## WHAT YOU HAVE TO DO
The listing below should be written out word for word, with its pictures removed.

## COLLECTED DATA
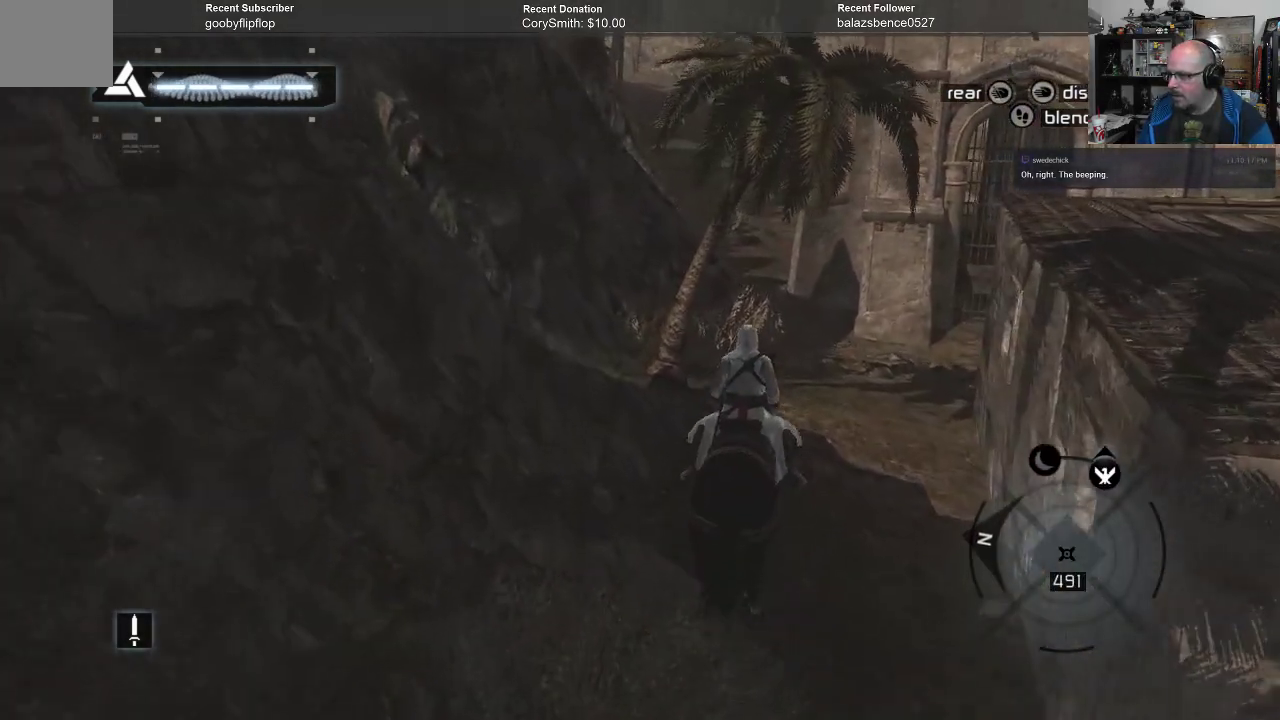
{"buttons": [], "left_stick": "up", "right_stick": "center", "events": []}
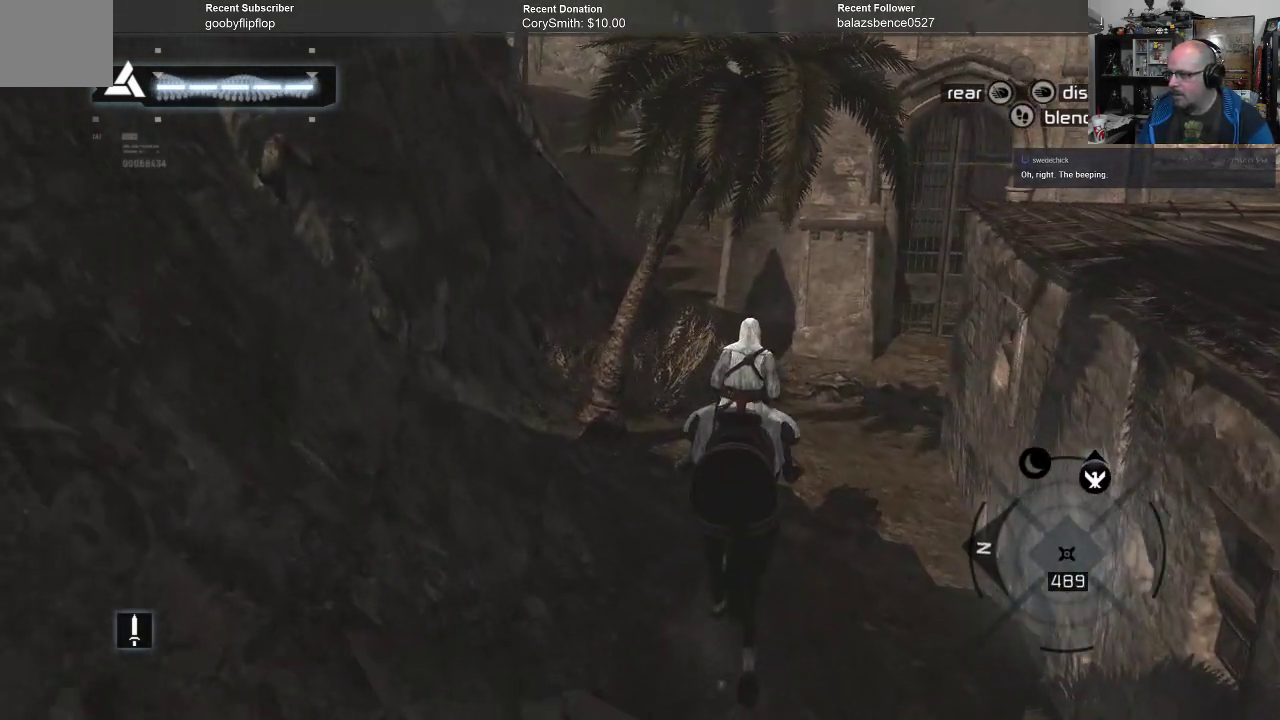
{"buttons": [], "left_stick": "up", "right_stick": "center", "events": [[200, "right_stick", "left"], [467, "right_stick", "center"]]}
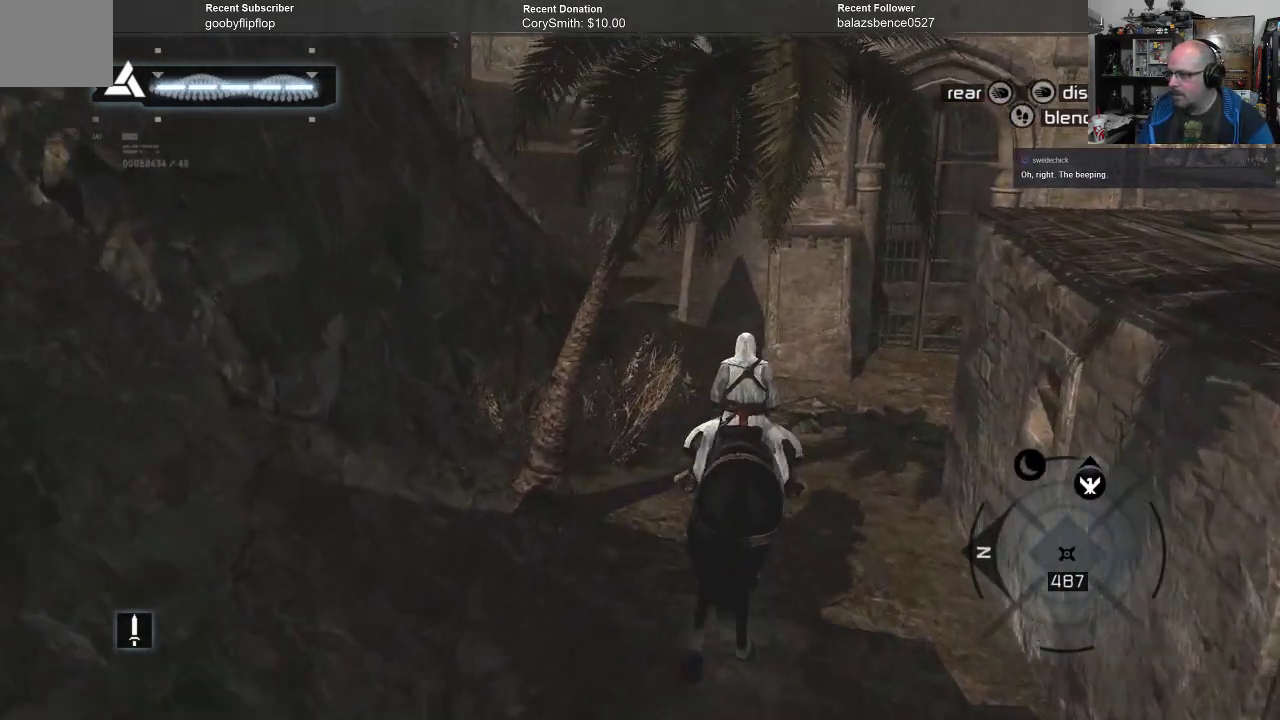
{"buttons": [], "left_stick": "up", "right_stick": "center", "events": [[300, "right_stick", "up-left"], [500, "right_stick", "center"]]}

## EXPECTED ANSWER
{"buttons": [], "left_stick": "up", "right_stick": "center", "events": []}
{"buttons": [], "left_stick": "up", "right_stick": "center", "events": [[200, "right_stick", "left"], [467, "right_stick", "center"]]}
{"buttons": [], "left_stick": "up", "right_stick": "center", "events": [[300, "right_stick", "up-left"], [500, "right_stick", "center"]]}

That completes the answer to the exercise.